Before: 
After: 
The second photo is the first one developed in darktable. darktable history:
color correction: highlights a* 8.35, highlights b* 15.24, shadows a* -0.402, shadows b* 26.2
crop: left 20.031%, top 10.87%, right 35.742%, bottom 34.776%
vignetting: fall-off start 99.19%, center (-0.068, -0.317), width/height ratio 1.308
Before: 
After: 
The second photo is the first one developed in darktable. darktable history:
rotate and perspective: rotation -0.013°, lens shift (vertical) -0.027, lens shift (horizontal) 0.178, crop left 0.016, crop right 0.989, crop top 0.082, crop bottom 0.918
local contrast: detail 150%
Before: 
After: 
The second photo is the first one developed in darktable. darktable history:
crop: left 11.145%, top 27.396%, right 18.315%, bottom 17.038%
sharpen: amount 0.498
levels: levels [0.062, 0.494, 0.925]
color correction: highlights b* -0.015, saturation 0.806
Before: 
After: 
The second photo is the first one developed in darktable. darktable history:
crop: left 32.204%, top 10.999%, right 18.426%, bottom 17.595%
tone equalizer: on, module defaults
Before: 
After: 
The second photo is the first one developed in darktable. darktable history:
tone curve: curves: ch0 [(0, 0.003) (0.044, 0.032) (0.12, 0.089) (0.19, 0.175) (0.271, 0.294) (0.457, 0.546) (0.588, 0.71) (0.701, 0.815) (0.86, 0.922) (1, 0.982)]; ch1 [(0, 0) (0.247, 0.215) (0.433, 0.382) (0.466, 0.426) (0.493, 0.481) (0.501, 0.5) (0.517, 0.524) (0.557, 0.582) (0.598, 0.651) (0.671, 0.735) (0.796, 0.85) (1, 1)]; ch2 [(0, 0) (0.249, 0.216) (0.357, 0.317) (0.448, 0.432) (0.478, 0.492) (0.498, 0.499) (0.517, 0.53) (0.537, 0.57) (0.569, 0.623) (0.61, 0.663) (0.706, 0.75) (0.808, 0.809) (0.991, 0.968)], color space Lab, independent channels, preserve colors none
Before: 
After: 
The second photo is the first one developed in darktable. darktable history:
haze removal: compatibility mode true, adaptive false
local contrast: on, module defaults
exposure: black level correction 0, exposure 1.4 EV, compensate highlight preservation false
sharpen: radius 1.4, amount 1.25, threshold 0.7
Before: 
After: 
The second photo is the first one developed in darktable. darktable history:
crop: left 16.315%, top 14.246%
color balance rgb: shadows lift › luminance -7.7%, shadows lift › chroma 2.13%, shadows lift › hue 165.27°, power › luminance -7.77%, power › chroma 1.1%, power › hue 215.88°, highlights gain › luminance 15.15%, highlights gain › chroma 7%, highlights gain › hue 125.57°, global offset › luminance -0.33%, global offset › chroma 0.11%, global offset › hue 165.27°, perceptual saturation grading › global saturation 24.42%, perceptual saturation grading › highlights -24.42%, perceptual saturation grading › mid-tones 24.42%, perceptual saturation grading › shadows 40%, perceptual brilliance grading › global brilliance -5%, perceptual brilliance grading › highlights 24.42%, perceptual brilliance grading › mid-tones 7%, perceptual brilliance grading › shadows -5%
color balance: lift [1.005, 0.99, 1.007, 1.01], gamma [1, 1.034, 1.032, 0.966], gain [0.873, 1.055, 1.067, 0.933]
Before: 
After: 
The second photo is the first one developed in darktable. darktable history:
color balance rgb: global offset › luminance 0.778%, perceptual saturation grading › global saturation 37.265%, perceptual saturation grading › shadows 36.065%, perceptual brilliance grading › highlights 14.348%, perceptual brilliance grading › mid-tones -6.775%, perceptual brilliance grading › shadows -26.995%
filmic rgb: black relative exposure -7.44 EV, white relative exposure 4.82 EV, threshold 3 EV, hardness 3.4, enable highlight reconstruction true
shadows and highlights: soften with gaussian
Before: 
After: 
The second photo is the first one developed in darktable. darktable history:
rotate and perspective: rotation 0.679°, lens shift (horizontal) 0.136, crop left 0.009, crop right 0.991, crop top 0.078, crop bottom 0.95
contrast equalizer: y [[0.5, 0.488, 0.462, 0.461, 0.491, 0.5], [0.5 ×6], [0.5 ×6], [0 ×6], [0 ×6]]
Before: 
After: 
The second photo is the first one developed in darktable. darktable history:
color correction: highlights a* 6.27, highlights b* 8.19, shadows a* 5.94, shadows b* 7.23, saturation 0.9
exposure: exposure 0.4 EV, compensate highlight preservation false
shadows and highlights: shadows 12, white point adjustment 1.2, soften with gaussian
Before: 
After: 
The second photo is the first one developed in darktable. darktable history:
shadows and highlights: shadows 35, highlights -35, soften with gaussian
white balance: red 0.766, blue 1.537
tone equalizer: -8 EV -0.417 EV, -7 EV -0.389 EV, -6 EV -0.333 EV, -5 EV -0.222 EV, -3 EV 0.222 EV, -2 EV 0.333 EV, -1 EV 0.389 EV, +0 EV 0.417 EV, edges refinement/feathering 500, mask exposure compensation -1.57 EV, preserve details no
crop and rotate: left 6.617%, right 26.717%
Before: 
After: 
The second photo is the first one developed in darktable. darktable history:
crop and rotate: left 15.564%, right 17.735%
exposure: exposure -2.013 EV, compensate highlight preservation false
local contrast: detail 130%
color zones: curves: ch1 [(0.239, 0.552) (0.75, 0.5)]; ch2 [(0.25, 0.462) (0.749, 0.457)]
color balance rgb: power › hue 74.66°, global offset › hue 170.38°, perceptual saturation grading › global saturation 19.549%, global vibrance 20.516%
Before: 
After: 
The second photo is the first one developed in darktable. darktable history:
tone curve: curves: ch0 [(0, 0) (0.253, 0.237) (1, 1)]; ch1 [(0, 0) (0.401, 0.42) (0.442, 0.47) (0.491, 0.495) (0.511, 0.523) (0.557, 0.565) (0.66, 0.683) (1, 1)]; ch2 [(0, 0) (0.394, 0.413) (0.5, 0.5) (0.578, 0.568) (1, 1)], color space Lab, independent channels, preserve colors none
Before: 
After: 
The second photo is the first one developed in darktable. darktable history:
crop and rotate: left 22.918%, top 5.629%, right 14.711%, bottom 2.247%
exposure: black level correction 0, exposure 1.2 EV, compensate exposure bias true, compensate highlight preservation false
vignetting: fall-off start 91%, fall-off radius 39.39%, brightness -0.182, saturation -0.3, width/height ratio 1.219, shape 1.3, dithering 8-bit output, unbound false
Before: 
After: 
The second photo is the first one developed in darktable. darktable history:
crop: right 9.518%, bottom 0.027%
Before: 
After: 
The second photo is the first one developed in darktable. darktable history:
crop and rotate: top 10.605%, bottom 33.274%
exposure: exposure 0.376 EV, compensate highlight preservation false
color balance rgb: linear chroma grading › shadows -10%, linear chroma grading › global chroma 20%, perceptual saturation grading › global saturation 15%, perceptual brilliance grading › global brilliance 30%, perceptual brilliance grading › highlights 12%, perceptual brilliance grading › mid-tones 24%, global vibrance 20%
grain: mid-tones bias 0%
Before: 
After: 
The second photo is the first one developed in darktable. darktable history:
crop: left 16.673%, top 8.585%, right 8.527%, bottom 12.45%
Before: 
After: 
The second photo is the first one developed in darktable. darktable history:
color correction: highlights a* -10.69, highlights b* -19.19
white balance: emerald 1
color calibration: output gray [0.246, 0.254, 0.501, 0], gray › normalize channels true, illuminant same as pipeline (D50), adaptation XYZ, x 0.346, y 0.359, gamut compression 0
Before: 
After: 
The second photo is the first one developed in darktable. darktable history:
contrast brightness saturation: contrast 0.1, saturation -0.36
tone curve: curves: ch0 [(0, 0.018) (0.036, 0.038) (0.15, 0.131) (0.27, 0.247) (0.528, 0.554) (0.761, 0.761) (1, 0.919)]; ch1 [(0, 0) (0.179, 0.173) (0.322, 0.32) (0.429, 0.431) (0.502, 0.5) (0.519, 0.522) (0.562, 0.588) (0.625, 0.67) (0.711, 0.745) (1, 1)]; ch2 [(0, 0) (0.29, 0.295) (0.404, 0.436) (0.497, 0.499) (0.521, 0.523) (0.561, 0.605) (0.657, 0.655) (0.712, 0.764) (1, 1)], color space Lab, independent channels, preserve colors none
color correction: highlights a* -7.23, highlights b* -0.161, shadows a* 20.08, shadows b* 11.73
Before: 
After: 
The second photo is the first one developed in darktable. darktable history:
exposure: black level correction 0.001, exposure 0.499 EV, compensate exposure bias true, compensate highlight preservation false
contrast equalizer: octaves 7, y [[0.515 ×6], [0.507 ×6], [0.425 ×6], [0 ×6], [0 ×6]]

○ ○ ○

Short task - Extract, line by line and unchanged, the part of the data that opens with its very first line and closes with the line containing "tone curve: curves: ch0 [(0, 0.003)", including both of those lines.

Response to this exercise -
Before: 
After: 
The second photo is the first one developed in darktable. darktable history:
color correction: highlights a* 8.35, highlights b* 15.24, shadows a* -0.402, shadows b* 26.2
crop: left 20.031%, top 10.87%, right 35.742%, bottom 34.776%
vignetting: fall-off start 99.19%, center (-0.068, -0.317), width/height ratio 1.308
Before: 
After: 
The second photo is the first one developed in darktable. darktable history:
rotate and perspective: rotation -0.013°, lens shift (vertical) -0.027, lens shift (horizontal) 0.178, crop left 0.016, crop right 0.989, crop top 0.082, crop bottom 0.918
local contrast: detail 150%
Before: 
After: 
The second photo is the first one developed in darktable. darktable history:
crop: left 11.145%, top 27.396%, right 18.315%, bottom 17.038%
sharpen: amount 0.498
levels: levels [0.062, 0.494, 0.925]
color correction: highlights b* -0.015, saturation 0.806
Before: 
After: 
The second photo is the first one developed in darktable. darktable history:
crop: left 32.204%, top 10.999%, right 18.426%, bottom 17.595%
tone equalizer: on, module defaults
Before: 
After: 
The second photo is the first one developed in darktable. darktable history:
tone curve: curves: ch0 [(0, 0.003) (0.044, 0.032) (0.12, 0.089) (0.19, 0.175) (0.271, 0.294) (0.457, 0.546) (0.588, 0.71) (0.701, 0.815) (0.86, 0.922) (1, 0.982)]; ch1 [(0, 0) (0.247, 0.215) (0.433, 0.382) (0.466, 0.426) (0.493, 0.481) (0.501, 0.5) (0.517, 0.524) (0.557, 0.582) (0.598, 0.651) (0.671, 0.735) (0.796, 0.85) (1, 1)]; ch2 [(0, 0) (0.249, 0.216) (0.357, 0.317) (0.448, 0.432) (0.478, 0.492) (0.498, 0.499) (0.517, 0.53) (0.537, 0.57) (0.569, 0.623) (0.61, 0.663) (0.706, 0.75) (0.808, 0.809) (0.991, 0.968)], color space Lab, independent channels, preserve colors none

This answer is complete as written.